To celebrate Oscar Wilde ’s would-be birthday, we tried to answer this burning question: which films would Oscar have liked the most?
What would Oscar say about cinema? He would probably find something extremely vulgar about it, and therefore swing from rabid adoration to genuine disgust every 30 days or so as the moon rises and falls. That’s why we love him. Mr. Wilde might not have lived long enough to hail the coming of the moving image – he left this world quite untimely and in regrettably bad shape in 1900 – still we cannot but wonder: what would Oscar think about cinema? Which films would he like the most?

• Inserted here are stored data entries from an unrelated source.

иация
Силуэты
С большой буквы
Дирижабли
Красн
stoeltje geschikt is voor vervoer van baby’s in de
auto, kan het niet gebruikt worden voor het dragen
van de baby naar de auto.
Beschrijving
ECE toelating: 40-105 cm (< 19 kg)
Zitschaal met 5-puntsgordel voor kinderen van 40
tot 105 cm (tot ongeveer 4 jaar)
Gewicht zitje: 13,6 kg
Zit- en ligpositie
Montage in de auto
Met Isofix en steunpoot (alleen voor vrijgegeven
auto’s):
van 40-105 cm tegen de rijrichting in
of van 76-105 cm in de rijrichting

To celebrate this son of Ireland, let’s take our thought experiment a bit further. Here’s our take on it.
3. IN THE MOOD FOR LOVE
Kar-wai Wong, 2000
Every modern cinephile has a guilty pleasure, and in most cases that’s perfectionist shots. From Wes Anderson to – you name it. So, it is indeed refreshing to see cinematography things soar to another level and meet Kar-wai Wong’s masterly filmmaking touch. In many respects, In the Mood for Love sums up Nineties filmmaking and opens new gateways to what’s yet to come – bridging two eras under Kar-wai’s unifying auteurial touch. Passion, desire, intrigue. As you can see, there would have been plenty for Mr. Wilde to fall in love with.
2. THE RED SHOES
Powell and Pressburger, 1948
Grace and daring innovation mingle in this all-time classic by Powell and Pressburger. The Red Shoes is a story of art and damnation through art – so how do you think Oscar could have ever rejected the English duo’s attempt? Powered by romantic imagery and early-cinema shooting solutions, The Red Shoes is the perfect combination of tradition and innovation – a true masterpiece if ever there was one, which still has lots to teach to newcomers of the moving image. And, of course, Mr. Wilde would have craved a second viewing multiple times.
1. BEAUTY AND THE BEAST
(La Belle et la Bête)
Jean Cocteau, 1946
There is something you need to know about this timeless story: as with many other things, Disney provided their own take on it. Cocteau, instead, well, he was a sassy badass when it came to shooting films. That’s why he went back to the ueber-original version of Beaumont’s 1757 fairytale and turned it into one of the most alluring black-and-white films ever. To fully navigate through the sensuality of Cocteau’s Beauty and the Beast, I heartily suggest you watch it in French – you’ll get an unforgettable taste of what the Language of Love sounds like when taken to its emotional extremes.